Liquidity Services, Inc. (LSI), a leading online auction marketplace for
wholesale, surplus and salvage assets, today announced that LSI and the
Defense Reutilization and Marketing Service (the "DRMS") of the U.S.
Department of Defense entered into a Supplemental Agreement (the
"Amendment") relating to the Commercial Venture II (CV-II) (Surplus
Contract) on May 13, 2008. Under the Amendment, the Surplus Contract’s
performance period has been extended by 180 days to December 19, 2008
subject to a mutual termination for convenience clause. During this
extension period, the DOD will continue to use this contract as the
primary channel for the disposition of usable surplus property that is
approved for sale to the public. The terms of the contract extension
also increase LSI’s profit sharing percentage
to 39.5% for property received during the extension period.
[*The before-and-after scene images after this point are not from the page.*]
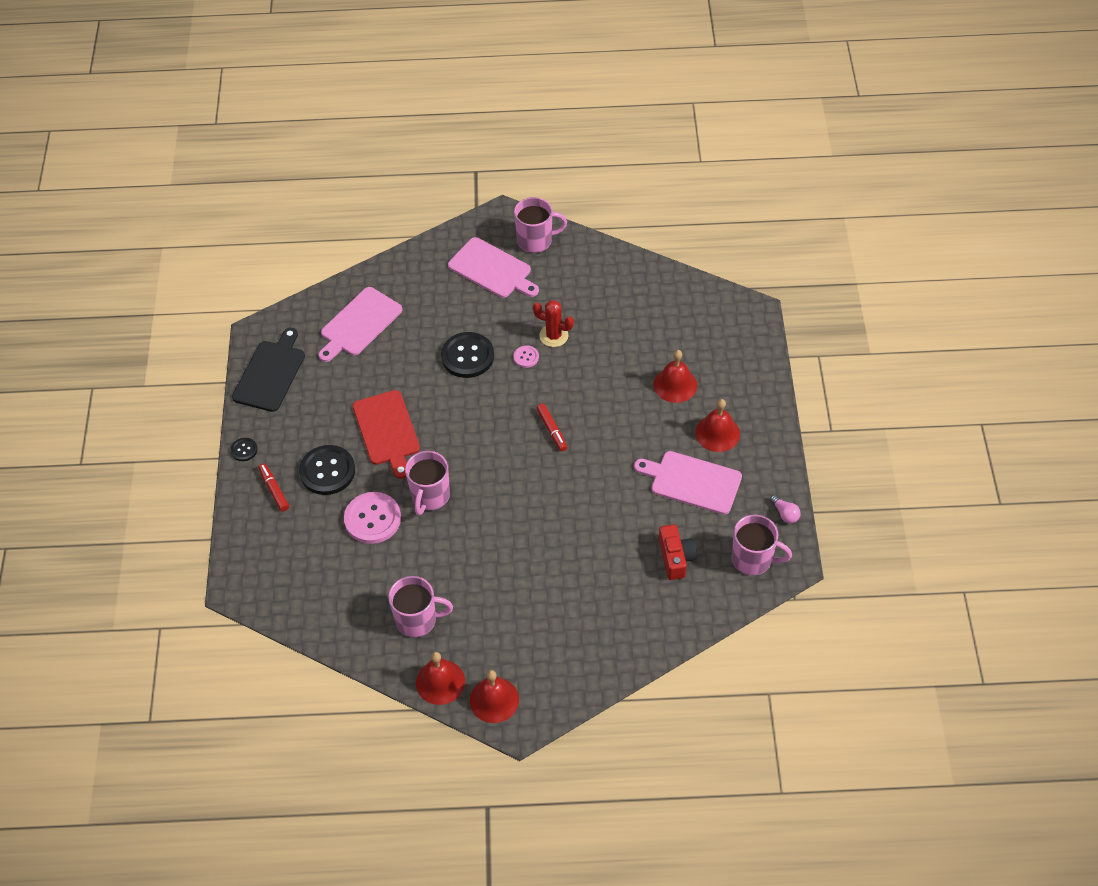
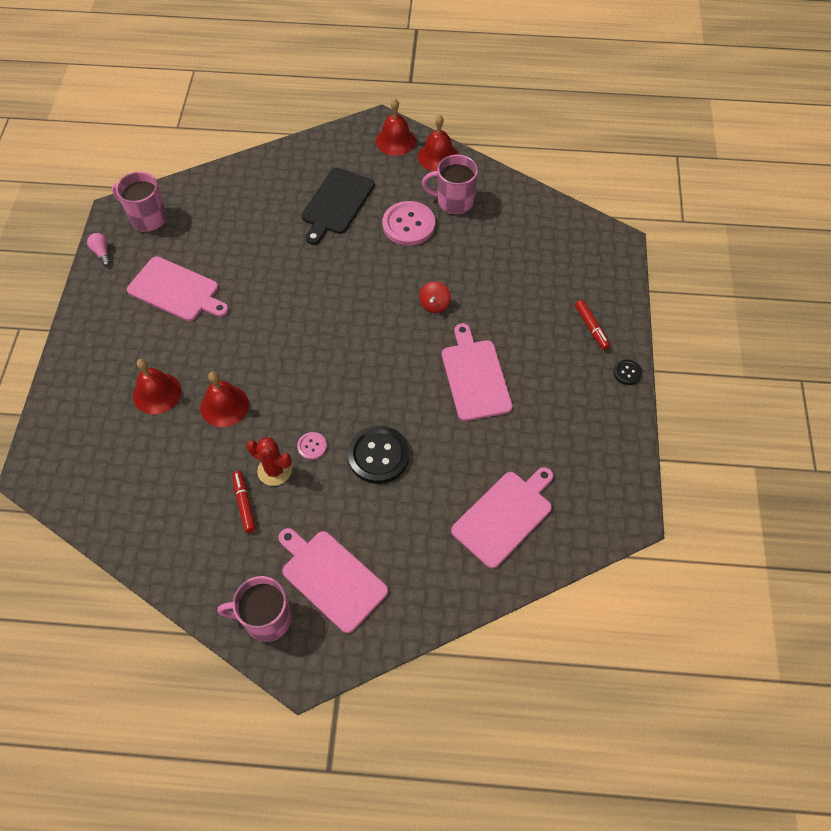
camera: 175 degrees left, 5 degrees up
black cutting board [232,328,305,412] -> black cutting board moved to [301,168,375,245]
black button [299,445,355,495] -> none
pink button [344,492,401,544] -> pink button moved to [382,201,435,246]
red cutting board [353,390,420,479] -> pink cutting board [442,323,513,421]
pink mug [405,451,450,515] -> red spinning top [419,281,451,313]
red marker [536,404,567,451] -> red marker moved to [232,471,256,533]
red camera [659,524,697,580] -> none
red bell [695,399,740,452] -> red bell moved to [200,371,249,427]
The principal terms of the modification to the Surplus Contract are
described in an 8-K filed today with the SEC. All other principal terms
of the original contract remain in effect.
LSI does not believe the Surplus Contract modification will have a
material effect on its fiscal year 2008 results.
About Liquidity Services, Inc. (LQDT)
Liquidity Services, Inc. (NASDAQ:LQDT) and its subsidiaries enable
corporations and government agencies to market and sell surplus assets
and wholesale goods quickly and conveniently using online auction
marketplaces and value-added services. The company is based in
Washington, D.C. and has 670 employees. Additional information can be
found at: www.liquidityservicesinc.com.
Forward-Looking Statements
This document contains forward-looking statements made pursuant to the
Private Securities Litigation Reform Act of 1995, including, without
limitation, statements regarding the potential benefits and impact on
our fiscal 2008 operating results of the amendment to our Surplus
Contract. The outcome of the events described in these
forward-looking statements is subject to known and unknown risks,
uncertainties and other factors that may cause our actual results to
differ materially from any future results expressed or implied by these
forward-looking statements. You can identify forward-looking statements
by terminology such as "expects," or the negative of these terms or
other comparable terminology. We cannot guarantee future results, levels
of activity, performance or achievements. There are a number of risks
and uncertainties that could cause our actual results to differ
materially from the forward-looking statements contained in this
document. Important factors that could cause our actual results to
differ materially from those expressed as forward looking statements
include our dependence on our contracts with the DOD for a significant
portion of our revenue and our ability to integrate the Geneva Group
into our existing operations, continue the Geneva Group's seller
relationships and buyer network and realize expected benefits of the
acquisition, as well as the factors set forth in the Company’s
Annual Report on Form 10-K for the year ended September 30, 2007, and
our Quarterly Report on Form 10-Q for the quarter ended March 31, 2008,
including, but not limited to, those set forth in Part I, Item IA (Risk
Factors) as well as our other filings from time to time with the
Securities and Exchange Commission. There may be other factors of which
we are currently unaware that may cause our actual results to differ
materially from the forward-looking statements. All forward-looking
statements apply only as of the date of this document and are expressly
qualified in their entirety by the cautionary statements included in
this document. Except as may be required by law, we undertake no
obligation to publicly update or revise any forward-looking statement
occurring after the date of this document.